Les titres de films comportant des onomatopées ne sont pas légion dans l'histoire du cinéma. Outre le Film du jour, on se souviendra néanmoins de :

- Phffft (Robson, 1954) avec Jack Lemmon et Judy Holliday, "comédie légère qui réussit à paraître lourde" selon Jean Tulard, mais qualifiée d'excellente par Coursodon et Tavernier (comme quoi, il en faut pour tous les goûts)
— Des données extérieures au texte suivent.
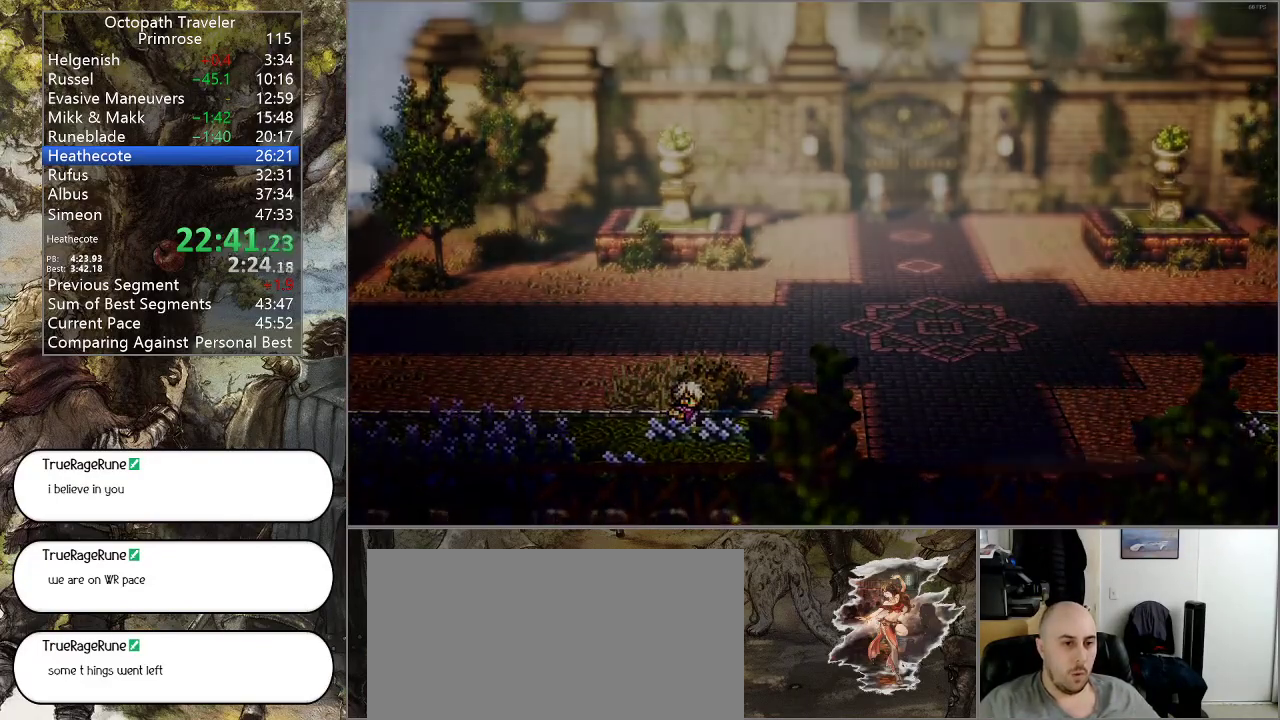
{"buttons": ["CIRCLE"], "left_stick": "center", "right_stick": "center", "events": []}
- Boom ! (Losey, 1968) avec Richard Burton et Elizabeth Taylor (donc forcément formidable, l'auteur de ces lignes étant un fan absolu de la belle Liz), long métrage tiré de la pièce de Tennessee Williams "Le train de l'aube ne s'arrête plus ici". Film "prétentieux et ennuyeux" selon Jean Tulard, mais qualifié de "fascinante danse macabre" par Bernard Rapp et Jean-Claude Lamy (faut pas faire confiance aux dictionnaires de cinéma...)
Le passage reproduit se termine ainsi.